If you’re looking at listed homes out of curiosity, loan pre-approval isn’t necessary. However, if you have decided to actually purchase a house, and are looking for one that meets your family’s needs, being pre-approved comes with important perks. In fact, real estate agents often ask prospective buyers whether they have lined up financing in order to gauge their intent to buy.
In this article, we’ll explain the difference between being pre-qualified for a mortgage loan and being pre-approved. Many people continue to confuse the two terms. You’ll also learn why the latter is important in the context of comparing lenders against one another. Lastly, we’ll present three additional reasons to seek a pre-approval letter from your lender.
Is Pre-Qualification The Same As Pre-Approval?

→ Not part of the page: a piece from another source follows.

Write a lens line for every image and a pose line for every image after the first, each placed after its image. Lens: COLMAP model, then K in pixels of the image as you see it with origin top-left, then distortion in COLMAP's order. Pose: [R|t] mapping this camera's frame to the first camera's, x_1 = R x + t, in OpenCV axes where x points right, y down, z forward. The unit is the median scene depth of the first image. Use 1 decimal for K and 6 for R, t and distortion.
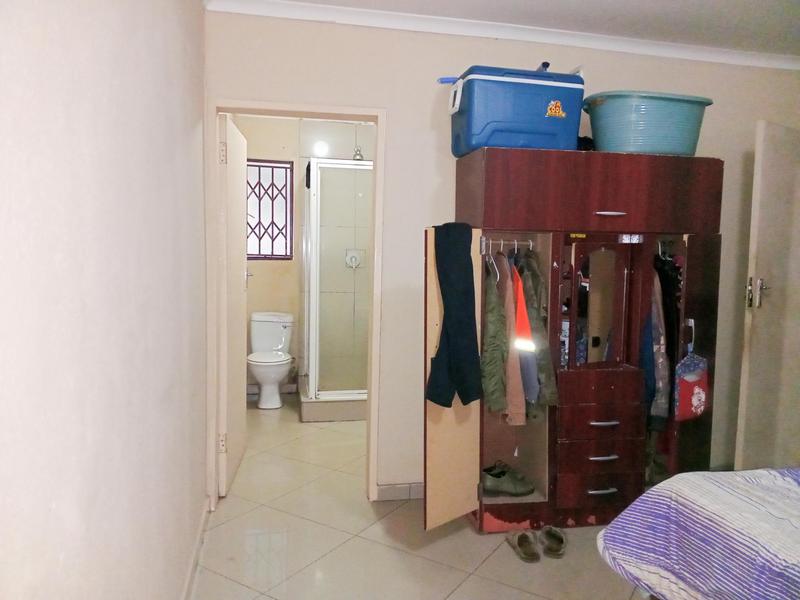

Being pre-qualified simply means a loan officer has determined that you can qualify for a loan of an approximate amount. The lender is not contractually obligated to lend you the money. It’s worth highlighting that you do not need to seek pre-qualification for a loan before you purchase a house. Those who do seek it do so to learn how much (approximately) they can borrow. It can often be done quickly over the phone without a credit check.
Being pre-approved means a loan officer has checked your credit, verified your employment status, and examined your finances (i.e. bank accounts, etc.). This typically requires an appointment during which you present several documents, such as your pay stubs and bank statements. The lender will determine how much they are willing to lend to you along with the terms of the loan. You’ll receive a letter stating these details.
Comparing Terms Between Potential Mortgage Lenders
The pre-approval letter is important because it helps you to compare lenders side by side. You’ll want to know how their respective interests rates and closing costs compare against each other. A half-point difference in the rate can mean tens of thousands of dollars paid in interest over the life of the loan.
A lot of people worry that seeking pre-approval from multiple mortgage lenders over a short period of time will have a negative effect on their credit scores. But realize that comparing lenders is common. Multiple inquiries from them is unlikely to lower your score.
Reason #1: Focus On Properties That Meet Your Budget
Once you have been pre-approved for a loan, you’ll know how much you can afford to spend on a home. This means you can tell your real estate agent to narrow the selection of homes you visit to include only those that meet your budget. You’ll save time, which allows you to spend more of it on properties you can afford. You’ll also avoid the frustration that comes with falling in love with the “perfect” home only to discover it’s too expensive.
Reason #2: Avoid Waiting For The Loan
Many buyers have lost opportunities to purchase desired homes because they were forced to wait for their lenders to approve and extend financing. Without pre-approval, escrow can take weeks to close. If the seller is unable or unwilling to wait that long, the buyer’s offer may be tossed aside for others.
Once you have been pre-approved for a loan, you can ask the mortgage lender to accelerate the process. It’s common to close escrow as quickly as a week and half.
Reason #3: More Attractive Offer To Sellers
Sellers prefer buyers who have been pre-approved for financing. The reason is because homebuying transactions are often derailed when financing falls through during escrow. This wastes the seller’s time. When a buyer has been pre-approved, there is more certainty that the transaction will be completed. For this reason, many sellers will gladly set aside higher offers, and accept those in which the buyer has already lined up financing. This means pre-approval can often be used as a bargaining tool.
Being pre-approved for a mortgage loan offers many advantages for homebuyers. When you decide you’re ready to buy a home, consider this to be a priority.